What to work on:
Beginning with the line below that contains "- **Dynamic Prompts**: Inject" and ending with the line that contains "## Conclusion", copy every line exactly. Copy nothing else.
★ ★ ★ ★ ★
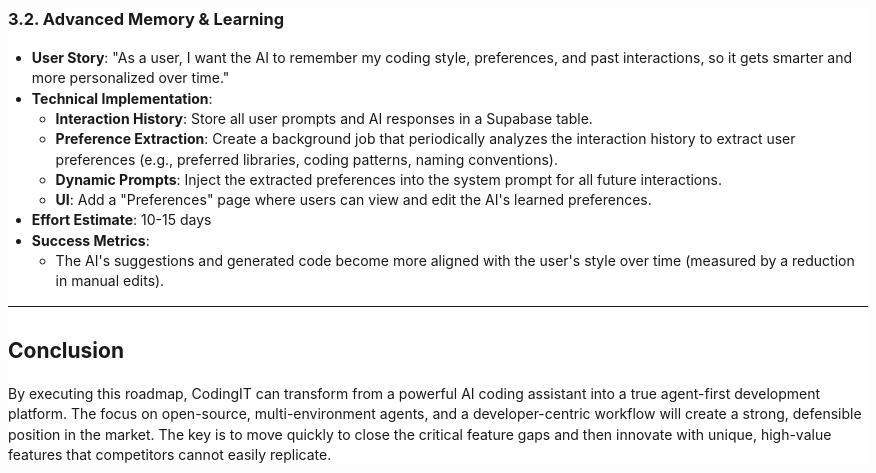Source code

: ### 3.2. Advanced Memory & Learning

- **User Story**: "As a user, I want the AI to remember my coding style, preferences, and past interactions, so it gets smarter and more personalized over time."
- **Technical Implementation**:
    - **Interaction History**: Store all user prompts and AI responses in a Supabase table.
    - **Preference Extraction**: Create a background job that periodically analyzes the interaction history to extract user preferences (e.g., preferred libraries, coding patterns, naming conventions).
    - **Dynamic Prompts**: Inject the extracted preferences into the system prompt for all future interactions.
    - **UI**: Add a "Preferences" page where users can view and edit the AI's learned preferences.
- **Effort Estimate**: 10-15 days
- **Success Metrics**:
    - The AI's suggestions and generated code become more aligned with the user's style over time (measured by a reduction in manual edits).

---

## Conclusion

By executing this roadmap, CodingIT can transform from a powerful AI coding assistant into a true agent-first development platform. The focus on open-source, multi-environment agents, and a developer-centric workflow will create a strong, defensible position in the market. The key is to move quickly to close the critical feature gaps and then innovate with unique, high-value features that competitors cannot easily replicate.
★ ★ ★ ★ ★
Exercise response:
    - **Dynamic Prompts**: Inject the extracted preferences into the system prompt for all future interactions.
    - **UI**: Add a "Preferences" page where users can view and edit the AI's learned preferences.
- **Effort Estimate**: 10-15 days
- **Success Metrics**:
    - The AI's suggestions and generated code become more aligned with the user's style over time (measured by a reduction in manual edits).

---

## Conclusion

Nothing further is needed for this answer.